BEGIN DATASET RECORDS

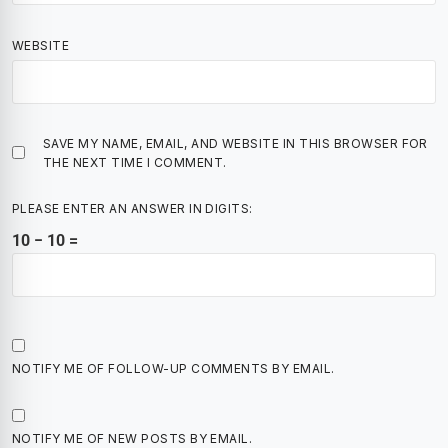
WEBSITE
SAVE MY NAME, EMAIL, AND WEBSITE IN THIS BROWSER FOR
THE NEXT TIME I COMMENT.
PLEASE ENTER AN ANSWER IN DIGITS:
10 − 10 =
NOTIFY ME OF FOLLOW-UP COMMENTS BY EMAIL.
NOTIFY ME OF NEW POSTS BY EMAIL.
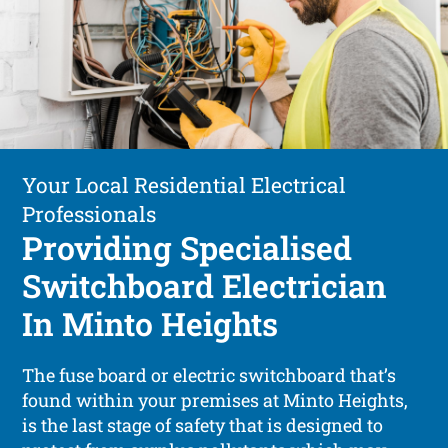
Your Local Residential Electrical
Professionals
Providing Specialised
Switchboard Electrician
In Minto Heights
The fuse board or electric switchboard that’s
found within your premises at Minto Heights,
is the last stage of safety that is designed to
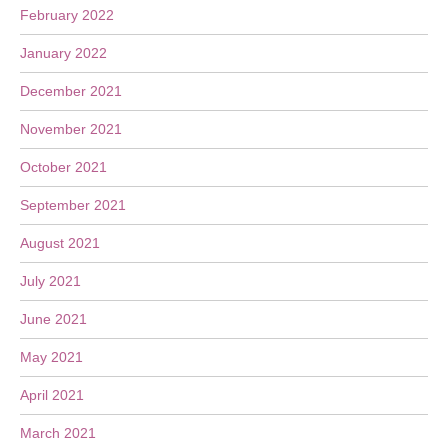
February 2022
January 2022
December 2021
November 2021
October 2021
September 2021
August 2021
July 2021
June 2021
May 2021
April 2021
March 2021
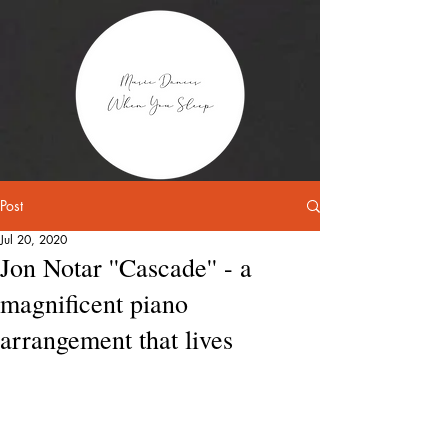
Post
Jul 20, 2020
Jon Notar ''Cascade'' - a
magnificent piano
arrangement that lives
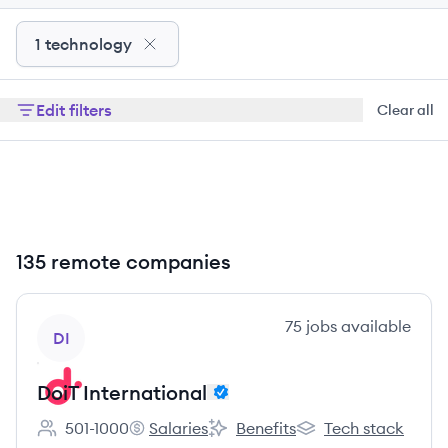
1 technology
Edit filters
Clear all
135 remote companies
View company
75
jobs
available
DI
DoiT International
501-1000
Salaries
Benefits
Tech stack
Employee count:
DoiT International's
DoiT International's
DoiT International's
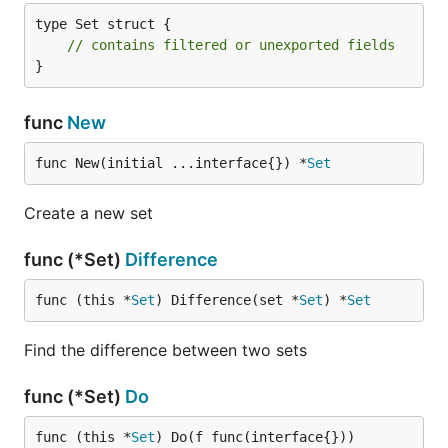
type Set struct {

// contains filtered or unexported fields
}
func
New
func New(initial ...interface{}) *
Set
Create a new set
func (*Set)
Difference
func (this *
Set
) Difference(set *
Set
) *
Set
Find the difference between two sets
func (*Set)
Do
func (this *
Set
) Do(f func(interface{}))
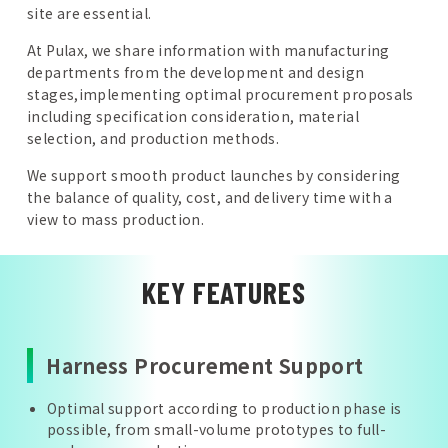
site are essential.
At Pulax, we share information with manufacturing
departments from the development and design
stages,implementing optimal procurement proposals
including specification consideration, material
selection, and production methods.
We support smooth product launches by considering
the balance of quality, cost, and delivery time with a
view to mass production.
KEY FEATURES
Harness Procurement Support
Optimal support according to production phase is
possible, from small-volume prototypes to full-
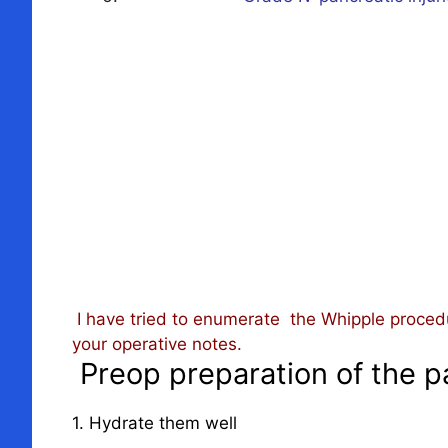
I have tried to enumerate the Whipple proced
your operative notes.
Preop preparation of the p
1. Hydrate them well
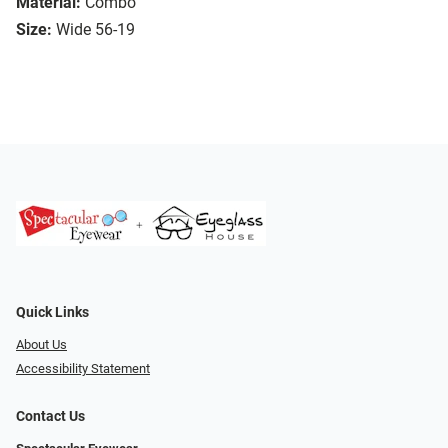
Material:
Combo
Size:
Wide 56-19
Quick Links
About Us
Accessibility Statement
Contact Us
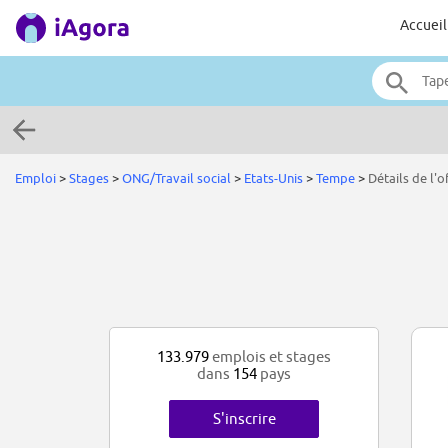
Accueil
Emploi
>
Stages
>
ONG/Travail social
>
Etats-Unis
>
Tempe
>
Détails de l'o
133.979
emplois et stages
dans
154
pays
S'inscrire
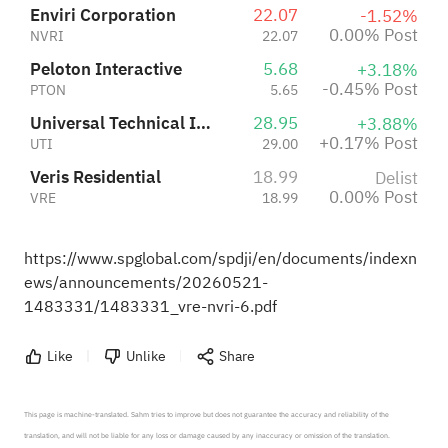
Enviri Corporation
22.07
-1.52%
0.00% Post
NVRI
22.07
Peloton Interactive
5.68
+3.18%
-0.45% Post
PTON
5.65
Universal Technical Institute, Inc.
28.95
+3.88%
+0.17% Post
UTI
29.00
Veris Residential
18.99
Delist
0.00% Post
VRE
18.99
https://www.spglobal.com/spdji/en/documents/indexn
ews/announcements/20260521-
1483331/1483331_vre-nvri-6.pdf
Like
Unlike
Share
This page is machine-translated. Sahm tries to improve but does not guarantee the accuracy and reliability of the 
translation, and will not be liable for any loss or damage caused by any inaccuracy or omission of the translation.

END DATASET RECORDS
BEGIN DATASET RECORDS

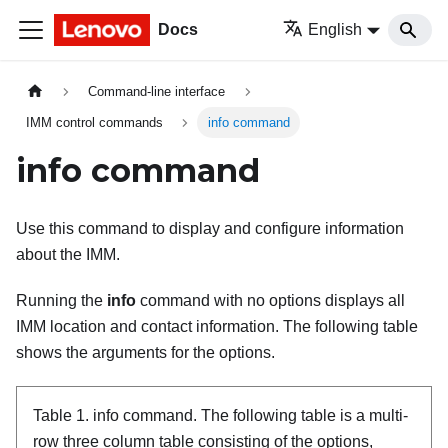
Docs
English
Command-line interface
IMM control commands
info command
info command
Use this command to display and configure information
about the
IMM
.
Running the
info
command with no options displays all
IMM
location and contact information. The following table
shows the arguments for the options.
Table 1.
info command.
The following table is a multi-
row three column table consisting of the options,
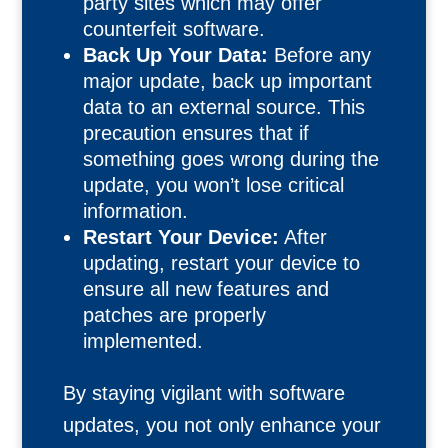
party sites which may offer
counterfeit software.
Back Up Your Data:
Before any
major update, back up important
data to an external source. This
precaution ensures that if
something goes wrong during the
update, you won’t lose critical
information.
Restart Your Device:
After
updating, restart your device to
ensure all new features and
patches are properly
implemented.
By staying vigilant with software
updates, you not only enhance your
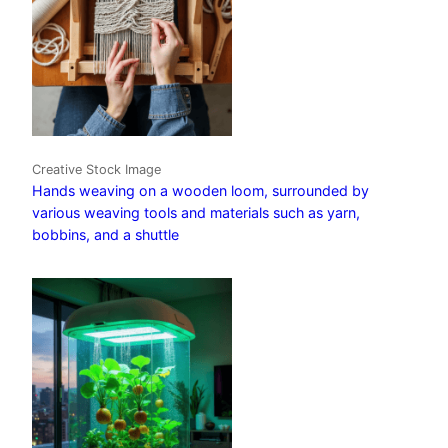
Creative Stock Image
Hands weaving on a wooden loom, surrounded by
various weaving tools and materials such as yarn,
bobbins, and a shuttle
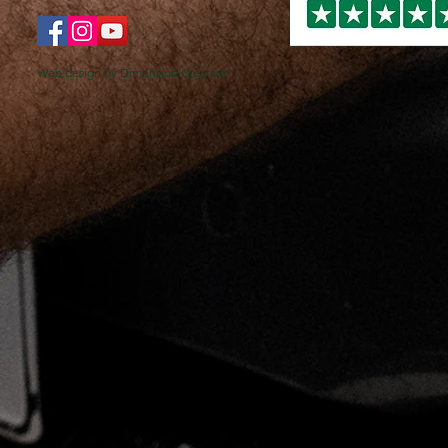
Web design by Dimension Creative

END DATASET RECORDS

[WHAT IS NEEDED]: Pull out each line of the material that contains the string "EMAIL". Case counts.

[RESULT FOR THIS EXERCISE]:
SAVE MY NAME, EMAIL, AND WEBSITE IN THIS BROWSER FOR
NOTIFY ME OF FOLLOW-UP COMMENTS BY EMAIL.
NOTIFY ME OF NEW POSTS BY EMAIL.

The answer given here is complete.